Thousands flee devastating wildfires; navy evacuates people stranded on beaches

This Jan 2 photo captured by NASA's Terra satellite and made available by the Moderate Resolution Imaging Spectroradiometer (MODIS), shows thick smoke blanketing southeastern Australia along the border of Victoria and New South Wales.   © AP

SYDNEY (AP) -- Navy ships plucked hundreds of people from beaches and tens of thousands were urged to flee Friday before hot weather and strong winds in the forecast worsen Australia's already-devastating wildfires.

More than 200 fires were burning, and warnings of extreme danger to come Saturday set in motion one of the largest evacuations in Australian history. Thousands have already fled at-risk coastal areas, creating traffic gridlock in places, and firefighters escorted convoys of evacuees as fires threatened to close roads.

Victoria Premier Daniel Andrew declared a disaster across much of the eastern part of the state, allowing the government to order evacuations in an area with as many as 140,000 permanent residents and tens of thousands more vacationers.

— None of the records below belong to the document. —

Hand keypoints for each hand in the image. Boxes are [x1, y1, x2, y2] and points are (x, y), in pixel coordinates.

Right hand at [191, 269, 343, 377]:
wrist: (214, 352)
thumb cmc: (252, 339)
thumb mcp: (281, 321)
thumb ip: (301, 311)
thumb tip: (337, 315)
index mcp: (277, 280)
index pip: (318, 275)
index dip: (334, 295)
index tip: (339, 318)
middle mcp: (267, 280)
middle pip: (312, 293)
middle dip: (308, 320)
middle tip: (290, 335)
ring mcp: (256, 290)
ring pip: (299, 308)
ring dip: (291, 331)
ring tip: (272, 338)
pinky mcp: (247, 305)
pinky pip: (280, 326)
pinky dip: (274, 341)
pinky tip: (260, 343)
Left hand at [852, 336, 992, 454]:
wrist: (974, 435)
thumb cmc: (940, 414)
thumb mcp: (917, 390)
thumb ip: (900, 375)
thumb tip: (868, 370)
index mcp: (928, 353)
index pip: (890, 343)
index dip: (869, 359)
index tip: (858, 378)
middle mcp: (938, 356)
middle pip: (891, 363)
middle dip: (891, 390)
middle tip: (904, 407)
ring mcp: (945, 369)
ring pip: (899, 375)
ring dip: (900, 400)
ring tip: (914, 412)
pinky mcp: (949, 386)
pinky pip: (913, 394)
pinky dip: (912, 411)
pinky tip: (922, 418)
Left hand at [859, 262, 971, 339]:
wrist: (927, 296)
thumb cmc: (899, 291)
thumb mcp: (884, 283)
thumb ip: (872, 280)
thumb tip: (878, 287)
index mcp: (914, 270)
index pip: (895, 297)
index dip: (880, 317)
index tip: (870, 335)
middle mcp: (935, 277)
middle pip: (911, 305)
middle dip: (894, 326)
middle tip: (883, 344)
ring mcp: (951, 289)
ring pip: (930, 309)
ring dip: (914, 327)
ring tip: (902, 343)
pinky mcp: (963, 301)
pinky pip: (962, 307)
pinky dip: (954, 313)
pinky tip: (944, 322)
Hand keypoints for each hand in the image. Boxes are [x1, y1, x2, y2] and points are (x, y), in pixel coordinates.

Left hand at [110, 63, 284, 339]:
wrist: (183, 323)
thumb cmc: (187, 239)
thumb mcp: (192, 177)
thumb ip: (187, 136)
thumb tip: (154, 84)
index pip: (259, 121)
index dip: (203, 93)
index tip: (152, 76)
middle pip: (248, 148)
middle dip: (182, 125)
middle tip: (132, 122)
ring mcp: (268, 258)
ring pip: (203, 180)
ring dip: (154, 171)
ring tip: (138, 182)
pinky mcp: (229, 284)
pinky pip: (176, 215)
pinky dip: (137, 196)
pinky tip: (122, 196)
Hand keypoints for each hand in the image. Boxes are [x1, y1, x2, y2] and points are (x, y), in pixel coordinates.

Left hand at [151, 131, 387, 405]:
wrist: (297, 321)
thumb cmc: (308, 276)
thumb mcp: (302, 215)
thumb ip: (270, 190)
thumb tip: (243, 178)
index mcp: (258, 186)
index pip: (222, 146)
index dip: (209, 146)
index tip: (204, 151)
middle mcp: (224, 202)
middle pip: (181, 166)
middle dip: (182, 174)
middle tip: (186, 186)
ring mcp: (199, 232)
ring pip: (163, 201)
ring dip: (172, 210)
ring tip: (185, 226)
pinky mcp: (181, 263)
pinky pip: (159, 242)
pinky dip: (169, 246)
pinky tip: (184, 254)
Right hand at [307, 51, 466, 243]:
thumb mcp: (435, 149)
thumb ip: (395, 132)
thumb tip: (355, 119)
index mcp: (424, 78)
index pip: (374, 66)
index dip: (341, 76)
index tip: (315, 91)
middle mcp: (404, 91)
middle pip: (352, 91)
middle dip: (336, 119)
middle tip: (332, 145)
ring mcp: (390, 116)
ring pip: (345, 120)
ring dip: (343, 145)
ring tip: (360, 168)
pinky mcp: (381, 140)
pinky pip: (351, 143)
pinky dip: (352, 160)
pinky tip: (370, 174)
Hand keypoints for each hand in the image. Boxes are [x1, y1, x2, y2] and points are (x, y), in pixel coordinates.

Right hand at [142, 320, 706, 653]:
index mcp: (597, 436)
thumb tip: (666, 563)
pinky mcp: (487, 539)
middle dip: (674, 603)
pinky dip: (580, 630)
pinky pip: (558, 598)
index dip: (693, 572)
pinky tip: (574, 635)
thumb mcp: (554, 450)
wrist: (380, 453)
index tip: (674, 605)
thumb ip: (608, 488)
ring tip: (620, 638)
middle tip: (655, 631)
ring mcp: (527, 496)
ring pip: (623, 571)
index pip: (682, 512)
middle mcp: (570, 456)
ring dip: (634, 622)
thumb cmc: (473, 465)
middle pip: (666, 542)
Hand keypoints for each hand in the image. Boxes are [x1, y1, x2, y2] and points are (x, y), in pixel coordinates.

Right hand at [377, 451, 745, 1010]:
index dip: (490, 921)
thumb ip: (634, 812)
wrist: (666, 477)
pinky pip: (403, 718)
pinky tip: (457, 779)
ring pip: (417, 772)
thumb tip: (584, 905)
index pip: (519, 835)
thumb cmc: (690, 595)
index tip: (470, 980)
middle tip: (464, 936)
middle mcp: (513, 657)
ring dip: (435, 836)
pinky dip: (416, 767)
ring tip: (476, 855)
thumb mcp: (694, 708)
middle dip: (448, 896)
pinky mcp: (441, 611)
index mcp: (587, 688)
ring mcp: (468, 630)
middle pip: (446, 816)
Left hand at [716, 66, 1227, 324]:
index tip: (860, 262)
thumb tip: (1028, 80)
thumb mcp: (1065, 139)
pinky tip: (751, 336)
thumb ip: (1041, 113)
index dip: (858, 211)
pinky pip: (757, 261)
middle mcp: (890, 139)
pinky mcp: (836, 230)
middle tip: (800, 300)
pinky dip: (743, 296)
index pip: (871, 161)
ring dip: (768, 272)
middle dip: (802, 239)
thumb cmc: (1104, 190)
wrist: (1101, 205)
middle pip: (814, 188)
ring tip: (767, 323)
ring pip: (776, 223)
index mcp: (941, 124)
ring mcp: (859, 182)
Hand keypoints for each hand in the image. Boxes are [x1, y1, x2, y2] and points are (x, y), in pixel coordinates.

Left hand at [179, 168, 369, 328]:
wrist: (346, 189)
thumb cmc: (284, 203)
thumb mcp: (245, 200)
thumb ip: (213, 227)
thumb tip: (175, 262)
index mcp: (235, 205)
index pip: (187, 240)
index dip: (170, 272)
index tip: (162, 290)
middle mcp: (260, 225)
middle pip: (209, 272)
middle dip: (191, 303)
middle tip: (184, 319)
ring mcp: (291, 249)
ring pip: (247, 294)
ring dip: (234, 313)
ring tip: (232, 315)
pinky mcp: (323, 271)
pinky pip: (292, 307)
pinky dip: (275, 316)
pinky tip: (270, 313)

"If you can leave, you must leave," Andrews said.

South Australia state's Country Fire Service chief officer Mark Jones said the weather conditions were cause for concern because some fires were still burning or smoldering.

"The ignition sources are already there," he said. "There are millions of sparks out there ready to go if they break containment lines."

The early and devastating start to Australia's summer wildfires has made this season the worst on record. About 5 million hectares (12.35 million acres) of land have burned, at least 19 people have been killed, and more than 1,400 homes have been destroyed.

This week, at least 448 homes have been destroyed on the New South Wales southern coast and dozens were burned in Victoria. Ten deaths have been confirmed in the two states this week, and Victoria authorities also say 28 people are missing. Fires are also burning in Western Australia, South Australia and Tasmania.

The navy was evacuating hundreds from the Victorian coastal town of Mallacoota, which has been cut off for days by wildfires, forcing as many as 4,000 residents and tourists to shelter on beaches. Landing craft ferried people to the HMAS Choules offshore.

Choules Commander Scott Houlihan said 963 people had signed up for evacuation by sea and more had been airlifted to safety.

A state of emergency was in place in New South Wales and a total fire ban.

State Rural Fire Service deputy commissioner Rob Rogers said strong winds and high temperatures Saturday will make the fire danger worse in many areas and urged those who can flee to do so.

"We know people have got a little bit of fire fatigue. They've been dealing with this now for months," Rogers said. "But we need people to stay focused. Tomorrow is not the day to drop your guard. Take it seriously. If you're in those areas where we put those maps out, do not be there."

Prime Minister Scott Morrison visited the township of Bairnsdale in Victoria and received a warmer welcome than a day earlier in New South Wales.

Morrison cut short a visit to the town of Cobargo when locals yelled at him, made obscene gestures and called him an "idiot" and worse, criticizing him for the lack of equipment to deal with the fires in town.

In a radio interview Friday, Morrison said he understood the anger of people affected by the fires.

"People are angry and people are raw and people are upset," he said. "Whether they are angry with me or they are angry about the situation, all I know is they are hurting and it's my job to be there to try and offer some comfort and support."

Smoke from the wildfires has choked air quality and turned daytime skies to near-nighttime darkness in the worst-hit areas.

It's also blown across the Tasman Sea into New Zealand, where skies are hazy and glaciers have turned a deep caramel brown. The color change may cause more melting since the glaciers will reflect less sunlight.